Jordan to import and produce energy

After going through difficulties which resulted to the accumulation of more than $3.95bn in debts due to the production of electricity from fuel rather than gas that used to be imported from Egypt has forced Jordan to look for other options.
The rising attacks on the pipelines supplying Jordan with Egyptian and Israeli gas had a huge impact on its expenses. As a result, supply from Egypt fell from 250m cubic feet (mcf) per day to less than 40mcf over the past three years before being suspended last month due to the rising demands in Egypt.
In a bid to find a solution to the problem, Amman will start importing gas from a terminal in the Red Sea port city of Aqaba upon its completion in 2014 according to reports. It has been claimed that Jordan and Qatar are engaged in advanced negotiations over an accord earlier this year in order to be less vulnerable to gas interruptions.

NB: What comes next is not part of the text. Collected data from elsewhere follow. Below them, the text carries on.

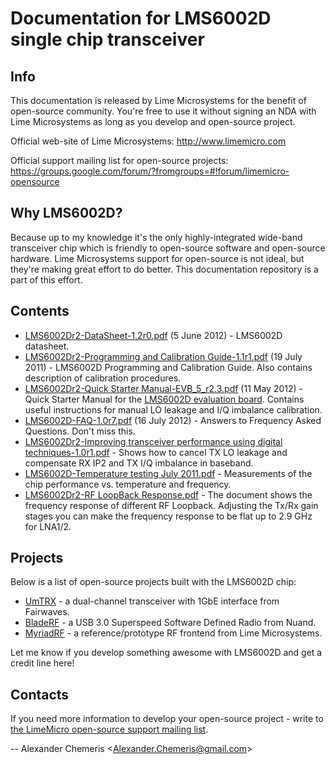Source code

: Documentation for LMS6002D single chip transceiver
==================================================

Info
----

This documentation is released by Lime Microsystems for the benefit of open-source community. You're free to use it without signing an NDA with Lime Microsystems as long as you develop and open-source project.

Official web-site of Lime Microsystems: http://www.limemicro.com

Official support mailing list for open-source projects: https://groups.google.com/forum/?fromgroups=#!forum/limemicro-opensource


Why LMS6002D?
-------------

Because up to my knowledge it's the only highly-integrated wide-band transceiver chip which is friendly to open-source software and open-source hardware. Lime Microsystems support for open-source is not ideal, but they're making great effort to do better. This documentation repository is a part of this effort.


Contents
--------

 * [LMS6002Dr2-DataSheet-1.2r0.pdf][1] (5 June 2012) - LMS6002D datasheet.
 * [LMS6002Dr2-Programming and Calibration Guide-1.1r1.pdf][2] (19 July 2011) - LMS6002D Programming and Calibration Guide. Also contains description of calibration procedures.
 * [LMS6002Dr2-Quick Starter Manual-EVB_5_r2.3.pdf][3] (11 May 2012) - Quick Starter Manual for the [LMS6002D evaluation board][EVB]. Contains useful instructions for manual LO leakage and I/Q imbalance calibration.
 * [LMS6002D-FAQ-1.0r7.pdf][4] (16 July 2012) - Answers to Frequency Asked Questions. Don't miss this.
 * [LMS6002Dr2-Improving transceiver performance using digital techniques-1.0r1.pdf][5] - Shows how to cancel TX LO leakage and compensate RX IP2 and TX I/Q imbalance in baseband.
 * [LMS6002D-Temperature testing July 2011.pdf][6] - Measurements of the chip performance vs. temperature and frequency.
 * [LMS6002Dr2-RF LoopBack Response.pdf][7] - The document shows the frequency response of different RF Loopback. Adjusting the Tx/Rx gain stages you can make the frequency response to be flat up to 2.9 GHz for LNA1/2.

[1]: https://github.com/chemeris/lms6002-documentation/raw/master/LMS6002Dr2-DataSheet-1.2r0.pdf
[2]: https://github.com/chemeris/lms6002-documentation/raw/master/LMS6002Dr2-Programming%20and%20Calibration%20Guide-1.1r1.pdf
[3]: https://github.com/chemeris/lms6002-documentation/raw/master/LMS6002Dr2-Quick%20Starter%20Manual-EVB_5_r2.3.pdf
[4]: https://github.com/chemeris/lms6002-documentation/raw/master/LMS6002D-FAQ-1.0r7.pdf
[5]: https://github.com/chemeris/lms6002-documentation/raw/master/LMS6002Dr2-Improving%20transceiver%20performance%20using%20digital%20techniques-1.0r1.pdf
[6]: https://github.com/chemeris/lms6002-documentation/raw/master/LMS6002D-Temperature%20testing%20July%202011.pdf
[7]: https://github.com/chemeris/lms6002-documentation/raw/master/LMS6002Dr2-RF%20LoopBack%20Response.pdf
[EVB]: http://www.limemicro.com/lms6002d_eval.php


Projects
--------

Below is a list of open-source projects built with the LMS6002D chip:
 * [UmTRX][] - a dual-channel transceiver with 1GbE interface from Fairwaves.
 * [BladeRF][] - a USB 3.0 Superspeed Software Defined Radio from Nuand.
 * [MyriadRF][] - a reference/prototype RF frontend from Lime Microsystems.

Let me know if you develop something awesome with LMS6002D and get a credit line here!

[UmTRX]: http://code.google.com/p/umtrx/
[BladeRF]: http://nuand.com/
[MyriadRF]: http://myriadrf.org/


Contacts
--------

If you need more information to develop your open-source project - write to [the LimeMicro open-source support mailing list][lime-ml].

[lime-ml]: https://groups.google.com/forum/?fromgroups=#!forum/limemicro-opensource

-- Alexander Chemeris &lt;Alexander.Chemeris@gmail.com&gt;

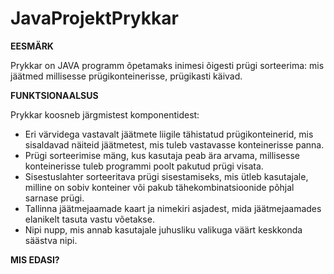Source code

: # JavaProjektPrykkar
**EESMÄRK**

Prykkar on JAVA programm õpetamaks inimesi õigesti prügi sorteerima: mis jäätmed millisesse prügikonteinerisse, prügikasti käivad. 

**FUNKTSIONAALSUS**

Prykkar koosneb järgmistest komponentidest:
* Eri värvidega vastavalt jäätmete liigile tähistatud prügikonteinerid, mis sisaldavad näiteid jäätmetest, mis tuleb vastavasse konteinerisse panna.
* Prügi sorteerimise mäng, kus kasutaja peab ära arvama, millisesse konteinerisse tuleb programmi poolt pakutud prügi visata.
* Sisestuslahter sorteeritava prügi sisestamiseks, mis ütleb kasutajale, milline on sobiv konteiner või pakub tähekombinatsioonide põhjal sarnase prügi.
* Tallinna jäätmejaamade kaart ja nimekiri asjadest, mida jäätmejaamades elanikelt tasuta vastu võetakse.
* Nipi nupp, mis annab kasutajale juhusliku valikuga väärt keskkonda säästva nipi. 

**MIS EDASI?**

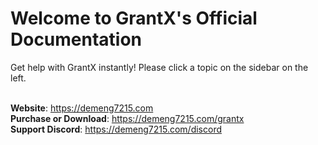 # Welcome to GrantX's Official Documentation
Get help with GrantX instantly! Please click a topic on the sidebar on the left.</br></br>

**Website**: https://demeng7215.com</br>
**Purchase or Download**: https://demeng7215.com/grantx</br>
**Support Discord**: https://demeng7215.com/discord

Reports also said that Amman will be concluding a deal with Enefit next month before the construction of the region’s first oil shale plant begins. The plant will have a capacity of 450-megawatt (MW) oil shale-fired thermal station in the central part of the kingdom, meeting 16% of the country’s 3,000MW electricity demand when it comes online in 2016.
Jordan has the fourth-largest oil shale reserve in the world with almost 60% of its territory containing oil shale deposits estimated to be between 40bn to 70bn tones according to Andres Anijalg, project director of Estonia’s Enefit, which is operating in the kingdom. He added that this can make the country a net exporter of energy to neighboring countries when exploited fully.
Amman is also battling Israeli efforts to undermine its plans of attaining nuclear energy.